Negotiations were tortuous as the vendors were divorcing and putting their business into liquidation before Bates could sink the £100,000 he had available into his new business of which £30,000 went on necessary kitchen equipment. While major changes to the dining room will come from future profits the comfortable interior is decorated by framed menus from restaurants round the world where Bates has eaten and a clever use of table linen and old wooden tables bought in France and reconditioned in the Somerset Levels. The room is there to provide an unobtrusive backdrop to Bates’s cooking and his diners’ pleasure.

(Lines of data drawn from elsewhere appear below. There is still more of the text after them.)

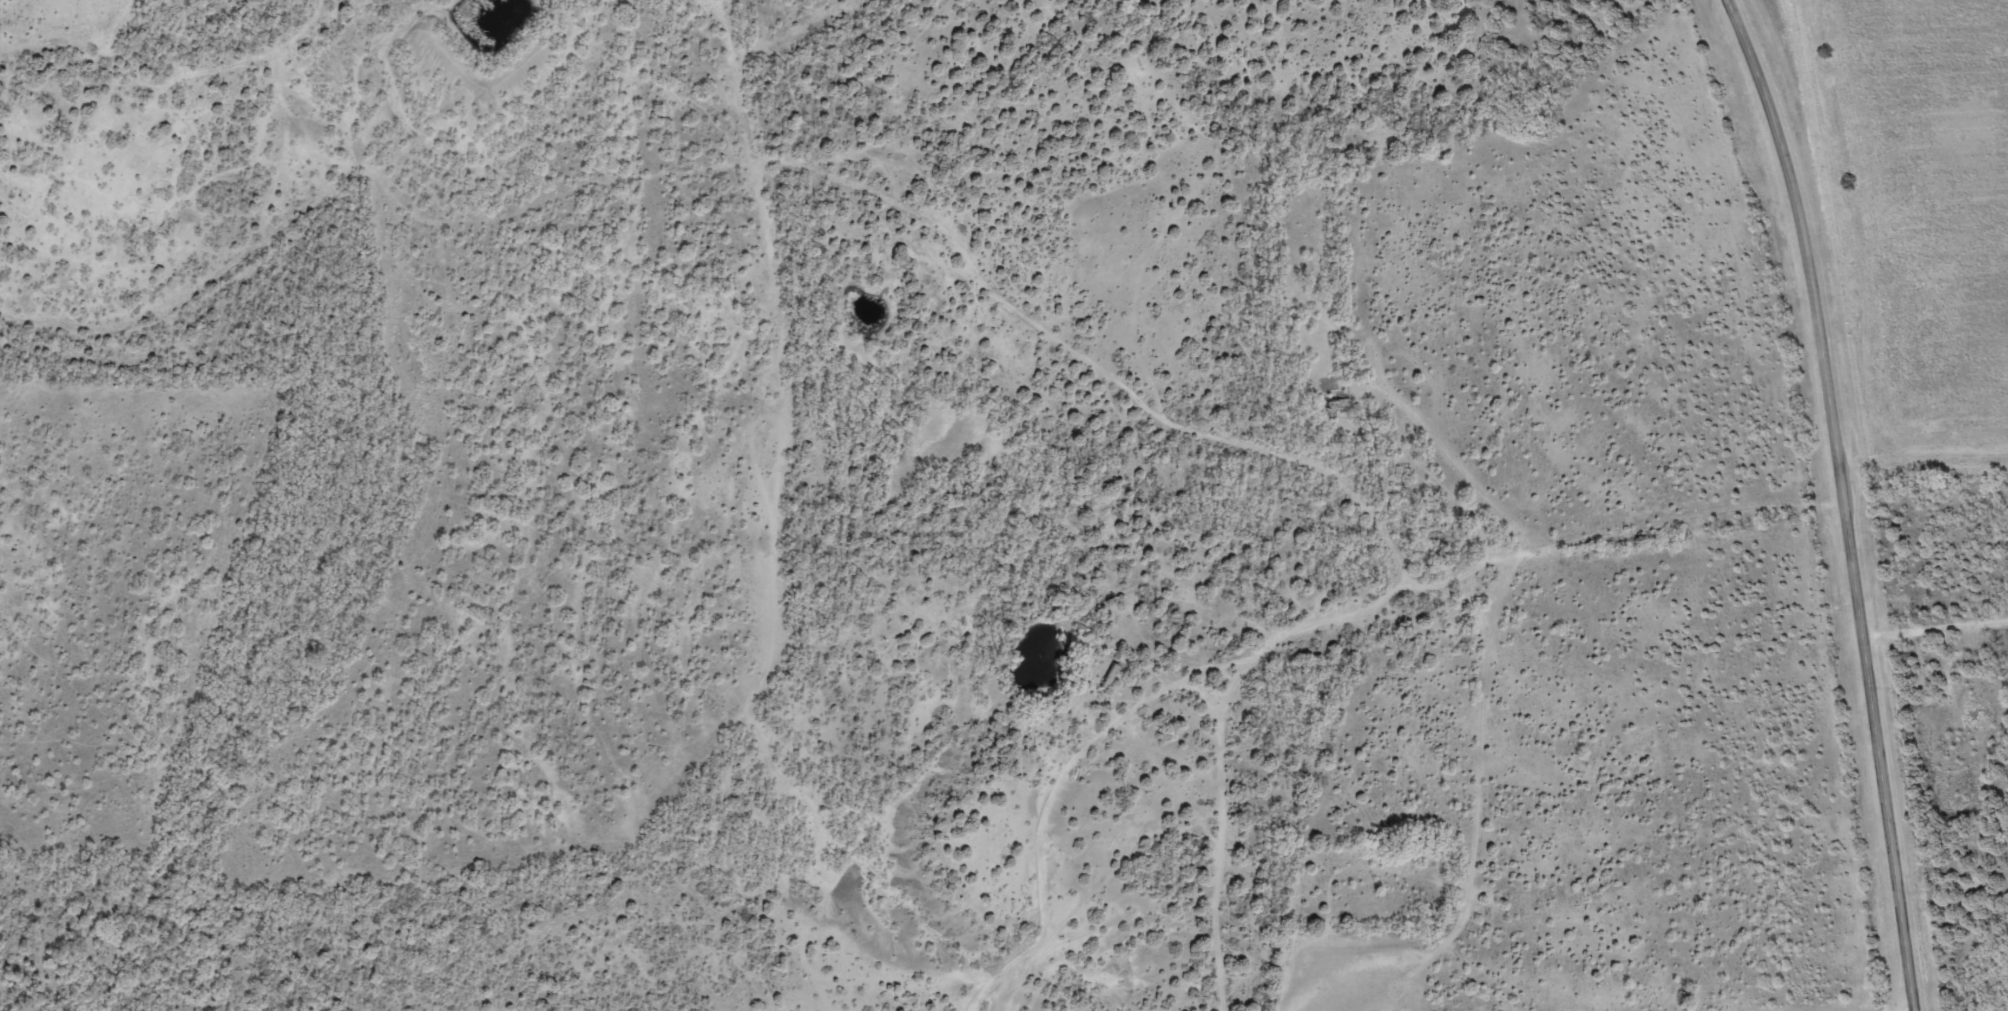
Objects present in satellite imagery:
building: (1333, 399)
road: (1321, 485)
road: (1846, 500)
road: (1930, 658)
road: (1199, 706)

Bates’s cooking style can most accurately be described as honest, unfussy and packed full of flavour. Working with only two assistants in a basement kitchen, Bates keeps to a straightforward formula of four choices at each course and uses the time when the restaurant is closed, Sunday night, Monday and Tuesday lunch to create new lunch and dinner menus that will run for the whole week.

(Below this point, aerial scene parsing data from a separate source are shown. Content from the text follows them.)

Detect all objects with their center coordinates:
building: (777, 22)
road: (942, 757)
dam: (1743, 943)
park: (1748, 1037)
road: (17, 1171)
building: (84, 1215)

On the night we ate there the dinner consisted of such an interesting range of dishes that I was glad there were enough of us round the table to try them all. There was a soufflé Suissesse, a rich, doubly baked cheese and cream soufflé that has been a mainstay on the menu at Le Gavroche in Mayfair for years; a pungent mussel and saffron risotto; and deep fried cubes of pork belly with a lamb’s lettuce salad. A huge slice of Gloucester Old Spot pork (from which the restaurant derives its name) came with some delicious flageolets while the serving of braised shin of beef was just as generous. But the star of the show was a thick fillet of plaice, cut across the bone, served with brown shrimps, cucumber and dill, testimony to Bates’s years as a fish filleter. Of the desserts the boiled orange cake, which draws its inspiration from Morocco, was most notable.
As we walked back to our car past the Cathedral my friend smiled and commented, “You know, The Old Spot is spot on.!”

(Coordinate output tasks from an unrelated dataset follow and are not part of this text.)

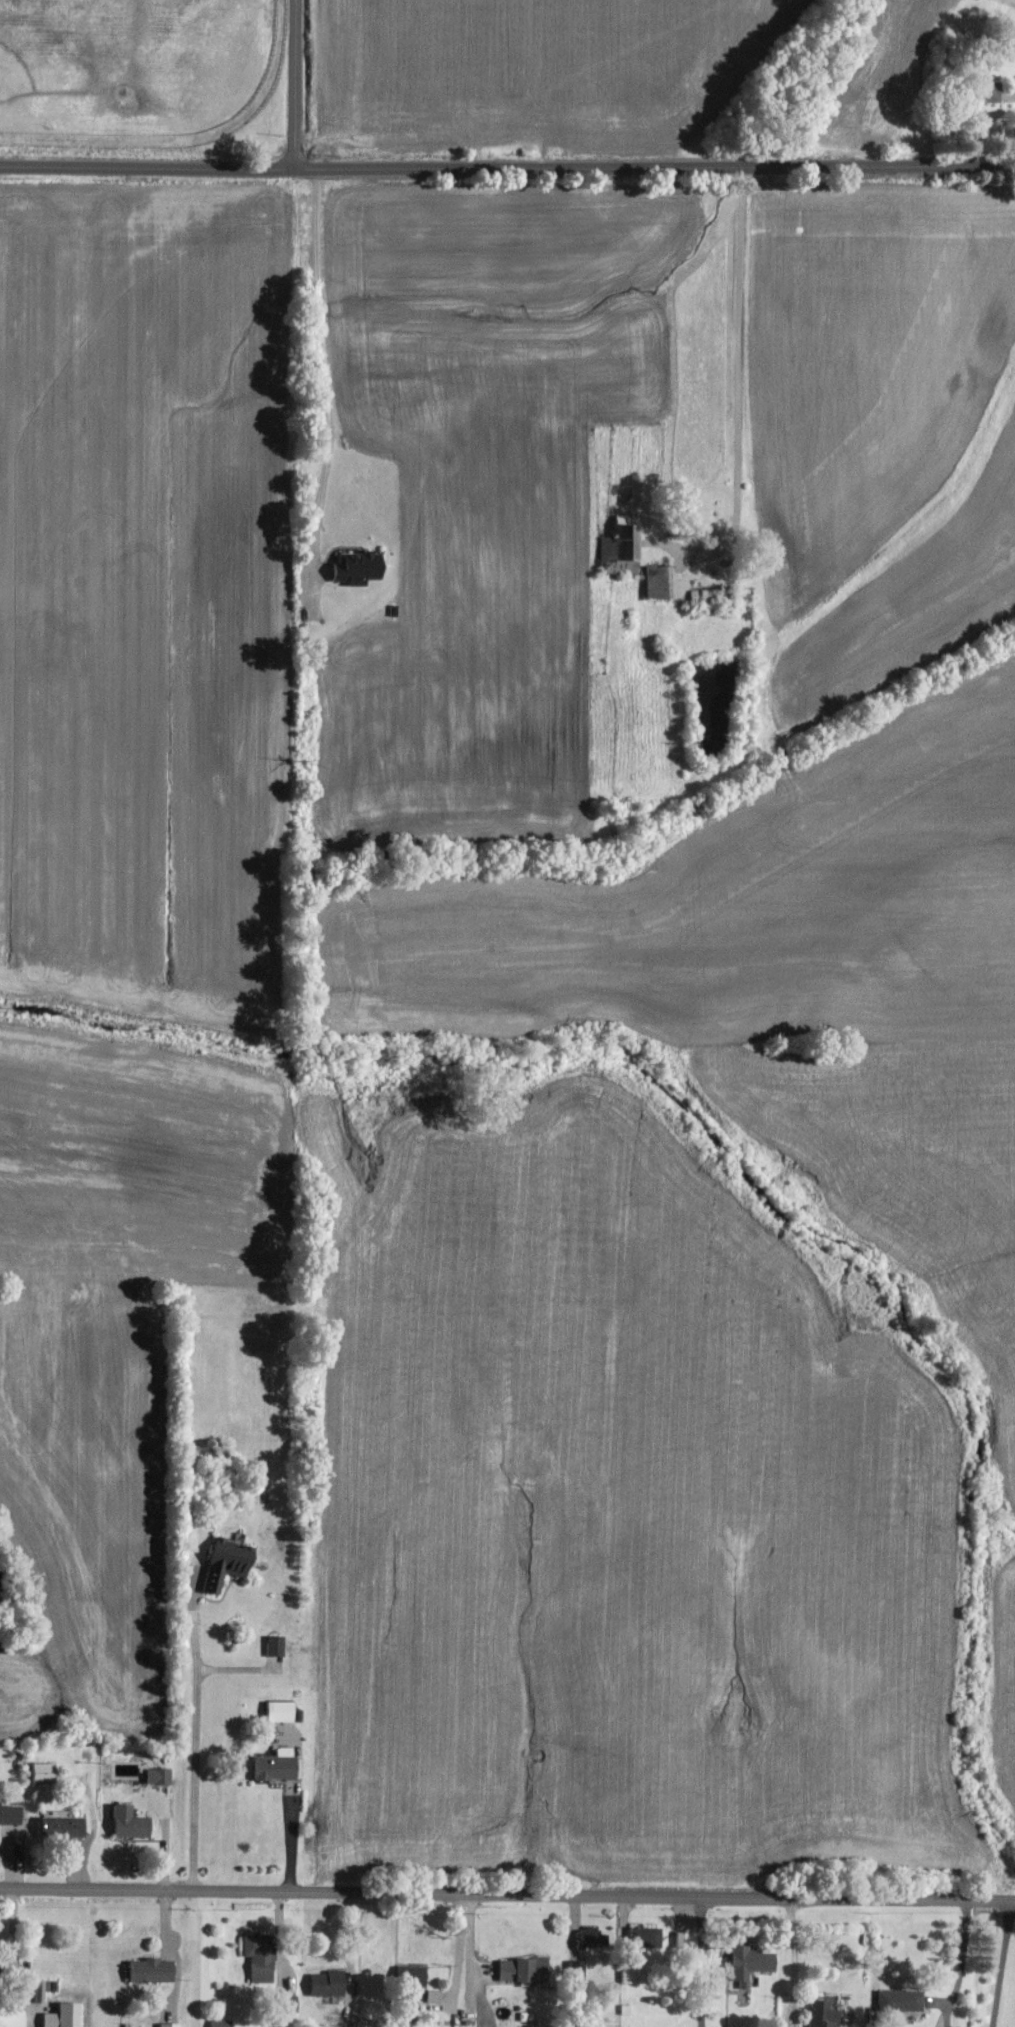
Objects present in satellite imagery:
road: (291, 83)
building: (978, 91)
road: (507, 167)
road: (740, 378)
road: (326, 383)
building: (625, 547)
building: (362, 568)
building: (662, 582)
building: (708, 595)
building: (232, 1563)
building: (279, 1645)
building: (284, 1711)
road: (193, 1743)
building: (280, 1765)
building: (47, 1772)
building: (162, 1775)
building: (12, 1814)
building: (133, 1822)
building: (66, 1827)
road: (507, 1894)
building: (593, 1936)
building: (649, 1936)
building: (685, 1938)
building: (263, 1957)
road: (702, 1962)
road: (1000, 1962)
building: (753, 1964)
building: (527, 1969)
building: (155, 1970)
building: (415, 1974)
building: (0, 1977)
building: (332, 1983)
building: (437, 1996)
building: (899, 2000)
building: (823, 2012)
building: (15, 2017)
building: (55, 2020)
building: (224, 2023)
building: (172, 2024)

The Old Spot, 12 Sadler Street, Wells, Somerset BA5 3TT, 01749-689099
Lunch £15 three courses, dinner £25
Lunch Wednesday-Sunday. Dinner Tuesday-Saturday.
Chef of the month
Beat Bolliger, Walserhof, Landstrasse 141, CH-7250 Klosters, Switzerland,
0041 81 410 29 29, http://www.walserhof.ch
Beat Bolliger is the chef while his wife, Gabi, runs this restaurant with 11 bedrooms high in the Swiss mountains where the sports on offer all year round are almost as numerous as the dishes on the menu and the wines in the cellar. Bolliger’s specialities include a terrine of venison with sweet and sour plums, ravioli with spinach and chanterelles and, like all good Swiss chefs, anything to do with chocolate.